GIVEN PASSAGE below:

While the U.S. is the only industrialized western nation that doesn't provide paid family leave to citizens, the city of Boston is cited as an example of progress with an ordinance signed into law in May. Credit: Robert Whitehead/Flickr.
While the U.S. is the only industrialized western nation that doesn't provide paid family leave to citizens, the city of Boston is cited as an example of progress with an ordinance signed into law in May. Credit: Robert Whitehead/Flickr.
August 25, 2015

BOSTON – The U.S. is dramatically behind the rest of the world in providing adequate support for mothers to spend time with their newborn children, according to an investigative report by In These Times magazine.

Sharon Lerner, the report's author, found most other countries – rich or poor – mandate paid maternity leave. Lerner says American moms frequently have to choose between bonding with newborns or paying the rent.

End of GIVEN PASSAGE.

In one to three sentences, explain why the paid-leave passage cites the city of Boston as an example of progress.

DATA UNDER STUDY below:

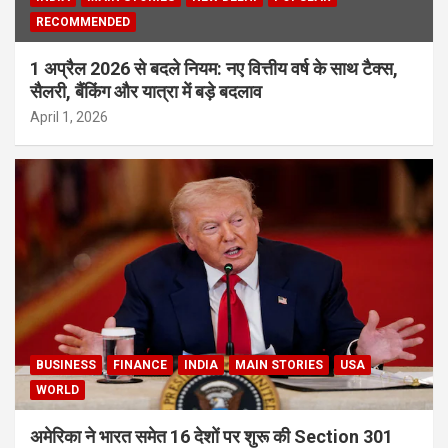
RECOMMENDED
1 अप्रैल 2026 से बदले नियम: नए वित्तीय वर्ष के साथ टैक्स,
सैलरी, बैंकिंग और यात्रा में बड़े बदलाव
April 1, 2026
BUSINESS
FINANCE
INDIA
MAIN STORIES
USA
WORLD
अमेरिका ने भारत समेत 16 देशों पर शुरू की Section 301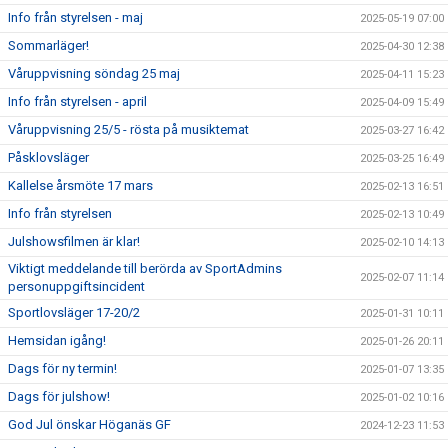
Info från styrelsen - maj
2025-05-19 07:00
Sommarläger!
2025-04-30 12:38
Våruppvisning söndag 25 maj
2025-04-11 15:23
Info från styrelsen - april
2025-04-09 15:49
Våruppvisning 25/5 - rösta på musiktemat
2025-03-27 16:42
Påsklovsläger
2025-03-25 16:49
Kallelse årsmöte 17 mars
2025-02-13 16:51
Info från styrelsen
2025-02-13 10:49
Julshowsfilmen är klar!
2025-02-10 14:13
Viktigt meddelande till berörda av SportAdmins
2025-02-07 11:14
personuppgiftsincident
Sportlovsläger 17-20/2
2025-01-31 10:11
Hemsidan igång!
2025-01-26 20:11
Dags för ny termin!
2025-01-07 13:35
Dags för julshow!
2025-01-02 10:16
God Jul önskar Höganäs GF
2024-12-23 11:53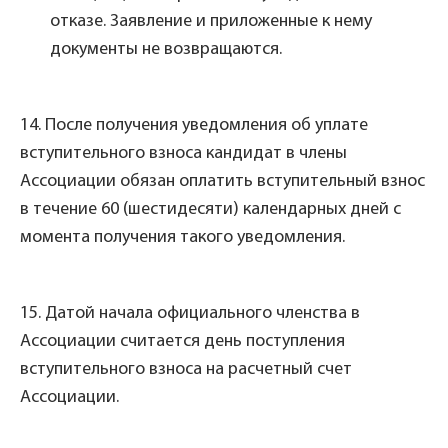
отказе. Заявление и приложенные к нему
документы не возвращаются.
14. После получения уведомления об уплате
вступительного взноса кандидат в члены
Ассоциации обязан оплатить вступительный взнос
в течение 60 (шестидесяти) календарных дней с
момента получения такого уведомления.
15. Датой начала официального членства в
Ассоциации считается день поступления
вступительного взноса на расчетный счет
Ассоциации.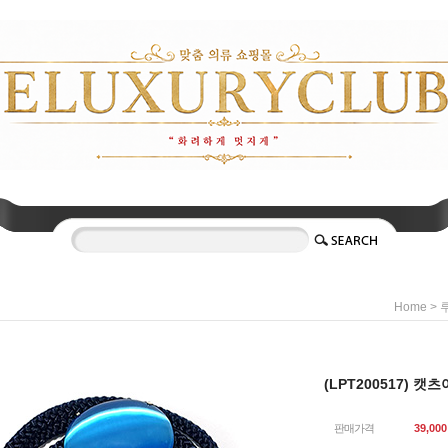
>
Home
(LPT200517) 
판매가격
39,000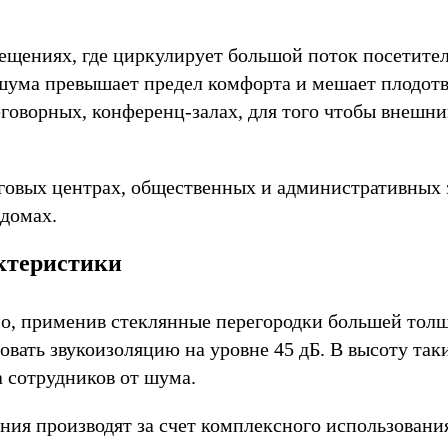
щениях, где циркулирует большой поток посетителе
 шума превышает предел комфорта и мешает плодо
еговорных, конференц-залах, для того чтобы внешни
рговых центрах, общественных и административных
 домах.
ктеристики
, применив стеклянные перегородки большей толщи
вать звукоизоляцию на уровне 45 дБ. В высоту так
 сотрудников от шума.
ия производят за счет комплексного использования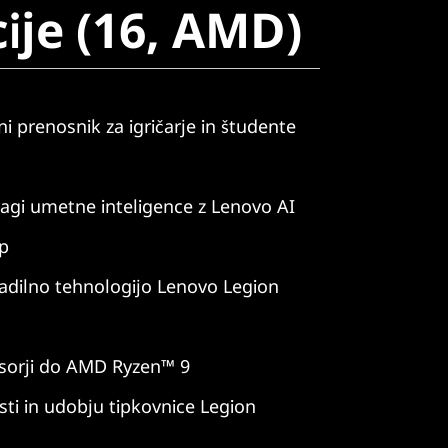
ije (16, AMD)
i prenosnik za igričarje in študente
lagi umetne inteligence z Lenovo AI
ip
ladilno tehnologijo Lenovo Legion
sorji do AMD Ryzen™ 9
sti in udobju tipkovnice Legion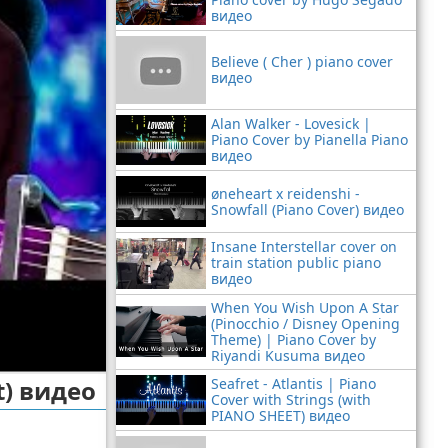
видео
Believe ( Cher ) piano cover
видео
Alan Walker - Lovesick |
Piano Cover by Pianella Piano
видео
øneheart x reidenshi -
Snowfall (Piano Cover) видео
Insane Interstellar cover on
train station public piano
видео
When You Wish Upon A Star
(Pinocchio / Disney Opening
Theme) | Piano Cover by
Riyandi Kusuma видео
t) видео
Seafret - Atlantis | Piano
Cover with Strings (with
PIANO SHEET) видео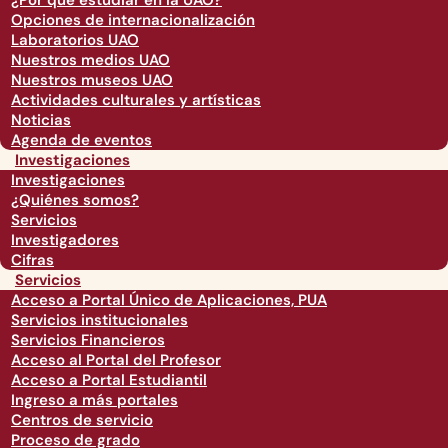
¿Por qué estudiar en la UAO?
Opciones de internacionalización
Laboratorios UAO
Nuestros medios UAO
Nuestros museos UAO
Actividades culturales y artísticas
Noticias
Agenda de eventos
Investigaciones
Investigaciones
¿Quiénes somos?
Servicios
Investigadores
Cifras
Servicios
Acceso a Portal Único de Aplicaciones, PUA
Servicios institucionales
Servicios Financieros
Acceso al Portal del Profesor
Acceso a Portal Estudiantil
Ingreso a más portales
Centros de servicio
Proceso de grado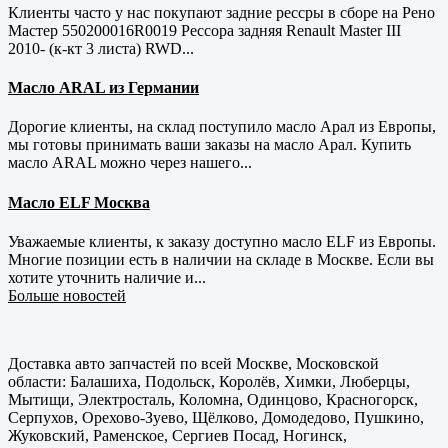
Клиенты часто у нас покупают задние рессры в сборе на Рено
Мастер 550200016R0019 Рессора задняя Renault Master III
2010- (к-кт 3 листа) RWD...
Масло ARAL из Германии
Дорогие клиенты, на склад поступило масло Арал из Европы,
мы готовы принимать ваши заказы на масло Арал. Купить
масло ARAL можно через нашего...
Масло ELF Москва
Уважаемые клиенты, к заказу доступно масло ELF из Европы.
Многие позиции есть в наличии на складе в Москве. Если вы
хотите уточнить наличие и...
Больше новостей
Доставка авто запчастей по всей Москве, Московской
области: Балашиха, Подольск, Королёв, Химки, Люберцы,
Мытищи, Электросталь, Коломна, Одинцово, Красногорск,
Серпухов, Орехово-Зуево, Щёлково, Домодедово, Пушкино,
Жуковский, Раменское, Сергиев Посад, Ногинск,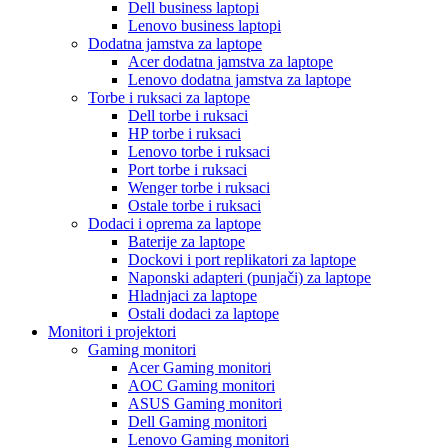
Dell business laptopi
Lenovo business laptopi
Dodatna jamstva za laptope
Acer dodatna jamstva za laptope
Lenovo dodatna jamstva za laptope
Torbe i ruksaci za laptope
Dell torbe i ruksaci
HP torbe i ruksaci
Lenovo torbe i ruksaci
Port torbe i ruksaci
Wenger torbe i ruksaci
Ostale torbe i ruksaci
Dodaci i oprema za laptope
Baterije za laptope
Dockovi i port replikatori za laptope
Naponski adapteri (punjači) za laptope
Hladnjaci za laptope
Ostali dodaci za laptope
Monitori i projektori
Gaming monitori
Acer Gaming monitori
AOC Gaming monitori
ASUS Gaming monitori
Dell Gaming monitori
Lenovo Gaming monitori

End of DATA UNDER STUDY.
DATA UNDER STUDY below:

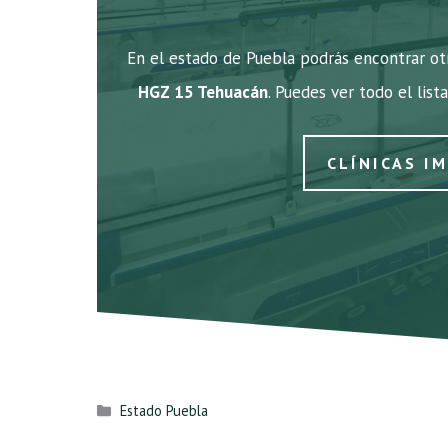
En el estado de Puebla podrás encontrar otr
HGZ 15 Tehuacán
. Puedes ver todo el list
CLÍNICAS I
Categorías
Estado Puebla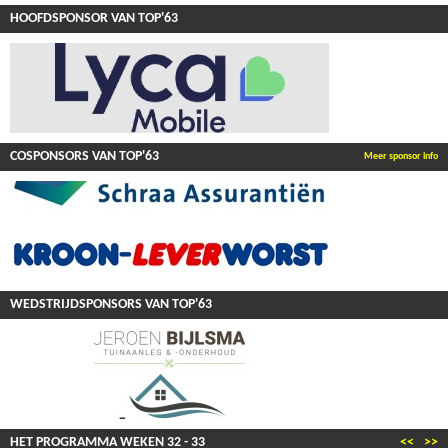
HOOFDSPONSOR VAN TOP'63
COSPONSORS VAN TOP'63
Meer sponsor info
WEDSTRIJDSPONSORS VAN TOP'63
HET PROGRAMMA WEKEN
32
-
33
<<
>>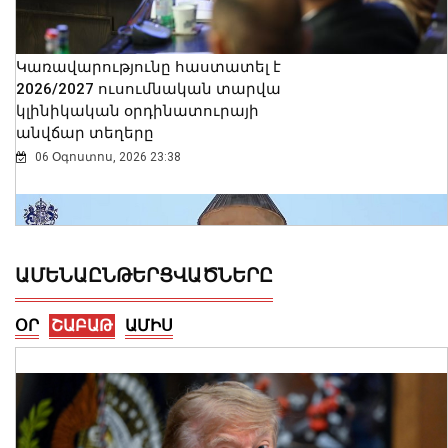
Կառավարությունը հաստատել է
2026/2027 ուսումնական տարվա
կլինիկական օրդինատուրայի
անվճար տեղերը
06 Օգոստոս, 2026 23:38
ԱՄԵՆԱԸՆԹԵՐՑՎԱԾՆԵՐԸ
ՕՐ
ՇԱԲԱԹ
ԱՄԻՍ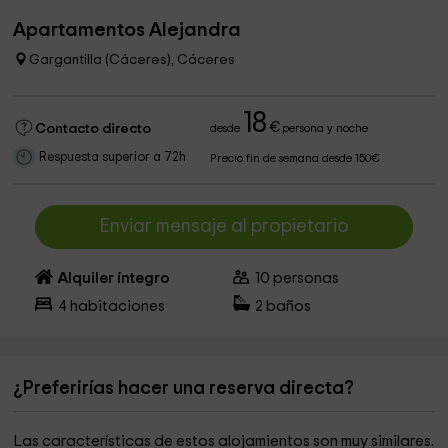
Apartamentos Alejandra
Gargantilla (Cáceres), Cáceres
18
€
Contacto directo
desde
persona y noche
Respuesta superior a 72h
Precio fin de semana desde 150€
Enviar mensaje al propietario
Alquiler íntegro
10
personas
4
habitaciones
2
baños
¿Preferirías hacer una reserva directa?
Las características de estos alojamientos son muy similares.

End of DATA UNDER STUDY.

ANSWER SECTION -
Boston is cited as an example of progress because of an ordinance signed into law in May. The passage sets this against the U.S. being the only industrialized western nation that doesn't provide paid family leave to citizens.